Assignment:
Line by line, please look for the word "inwestorów" in the following records, then copy each line you find it in.

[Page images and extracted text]

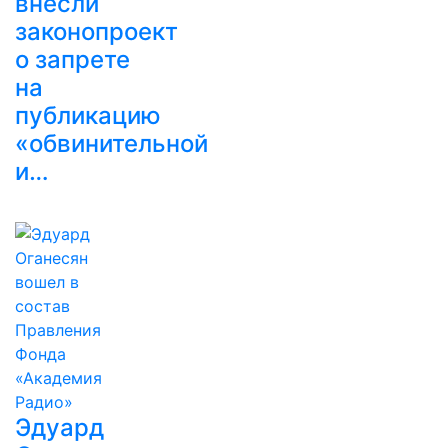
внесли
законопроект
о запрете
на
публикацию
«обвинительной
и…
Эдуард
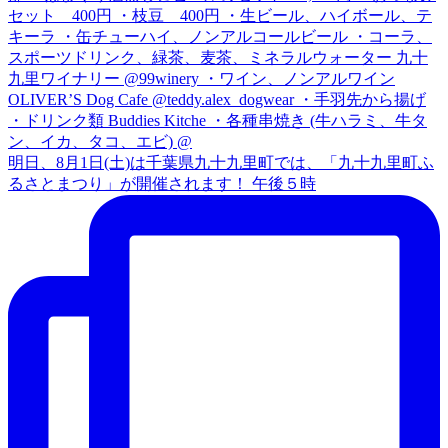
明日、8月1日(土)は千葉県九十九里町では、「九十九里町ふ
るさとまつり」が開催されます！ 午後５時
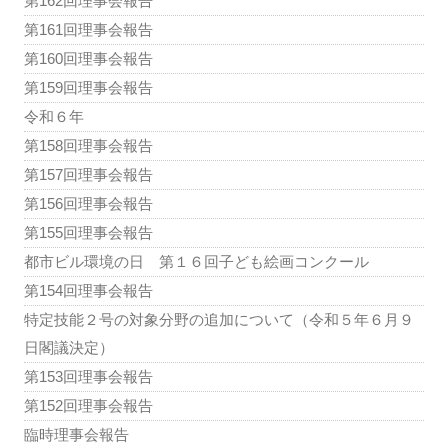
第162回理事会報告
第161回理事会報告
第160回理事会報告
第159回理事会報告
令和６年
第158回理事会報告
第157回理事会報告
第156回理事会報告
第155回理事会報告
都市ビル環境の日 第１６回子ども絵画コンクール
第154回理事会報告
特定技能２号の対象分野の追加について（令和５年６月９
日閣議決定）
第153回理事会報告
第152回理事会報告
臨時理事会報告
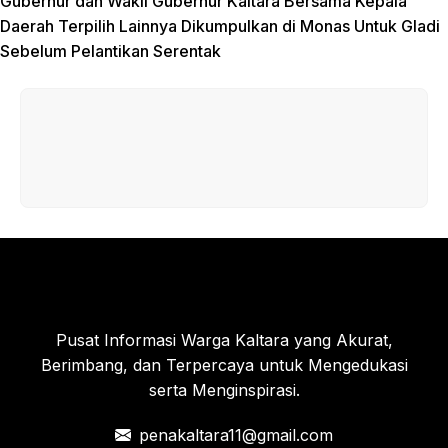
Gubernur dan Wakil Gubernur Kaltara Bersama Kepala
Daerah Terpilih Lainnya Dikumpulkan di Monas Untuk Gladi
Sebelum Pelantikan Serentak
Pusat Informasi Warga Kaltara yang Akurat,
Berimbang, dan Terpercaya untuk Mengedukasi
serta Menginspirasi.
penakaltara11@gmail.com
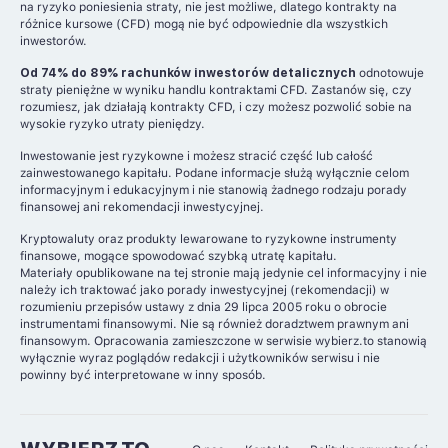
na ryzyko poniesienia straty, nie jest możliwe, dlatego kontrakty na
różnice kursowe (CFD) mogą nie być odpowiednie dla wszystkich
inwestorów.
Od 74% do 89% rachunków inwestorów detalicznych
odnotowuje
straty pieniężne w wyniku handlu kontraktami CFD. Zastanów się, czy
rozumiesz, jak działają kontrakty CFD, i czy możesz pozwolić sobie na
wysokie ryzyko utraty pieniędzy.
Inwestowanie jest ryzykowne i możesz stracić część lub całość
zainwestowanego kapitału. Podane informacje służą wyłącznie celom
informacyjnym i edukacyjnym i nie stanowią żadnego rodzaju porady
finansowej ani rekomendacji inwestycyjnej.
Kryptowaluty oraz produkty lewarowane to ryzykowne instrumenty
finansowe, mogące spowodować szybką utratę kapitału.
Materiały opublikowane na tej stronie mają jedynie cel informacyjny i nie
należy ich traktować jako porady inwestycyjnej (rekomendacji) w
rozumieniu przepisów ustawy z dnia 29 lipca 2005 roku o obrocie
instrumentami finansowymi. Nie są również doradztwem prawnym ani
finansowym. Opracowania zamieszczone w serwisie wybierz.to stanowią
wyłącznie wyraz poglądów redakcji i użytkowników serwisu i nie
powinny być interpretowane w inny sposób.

Answer to the problem:
inwestorów.
Od 74% do 89% rachunków inwestorów detalicznych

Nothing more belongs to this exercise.